CityHyderabad-pharoah-1854

Pharoah and company map of Hyderabad, India's City of Pearls.

Title


Plan of the City and Environs of Hyderabad.
  1854 (undated)     14 x 14 in (35.56 x 35.56 cm)     1 : 24000

Description


This is a lovely 1854 Pharoah and Company map of the city of Hyderabad, in the Indian state of Telangana. It covers the old city of Hyderabad, built on the banks of the Musi River, and its vicinity in beautiful detail and extends from the Mir Alam Tank north to include the Hussain Sagar Lake and part of Secunderabad. Notes several streets, fields, tanks, and important buildings with the houses of nobility colored red. A reference key below the title list the gates of the walled city marked on the map. Golconda Fort is also identified.

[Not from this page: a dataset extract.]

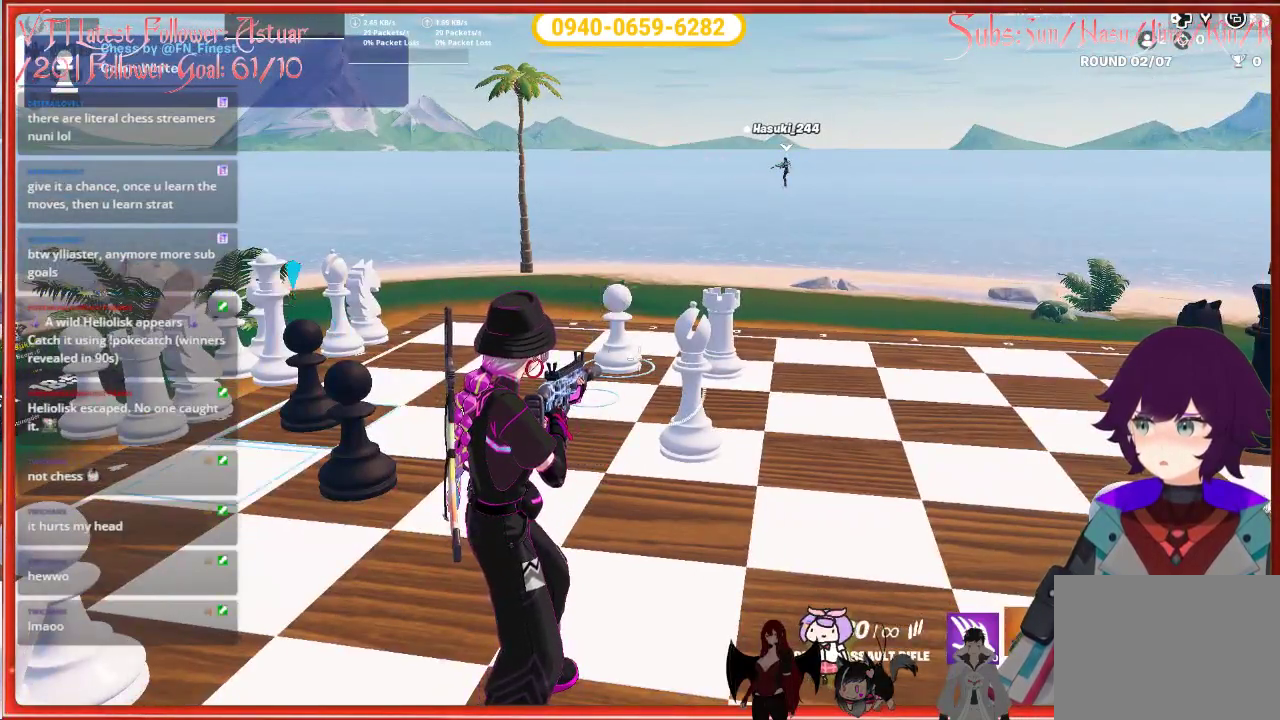
{"buttons": [], "left_stick": "center", "right_stick": "center", "events": [[33, "right_stick", "down-left"], [283, "right_stick", "center"]]}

At the time this map was built, Hyderabad was the royal seat of the Nizam of Hyderabad. The city was build around the Charminar and divided into four divisions. Hyderabad is also known as the City of Pearls. This region was historically known as a center of trade for the diamond and pearl industry. The world renowned Hope Diamond, Kohinoor Diamond, Daria-i-Noor Diamond, and Nassak Diamond are believed to have come from diamond mines near Golconda.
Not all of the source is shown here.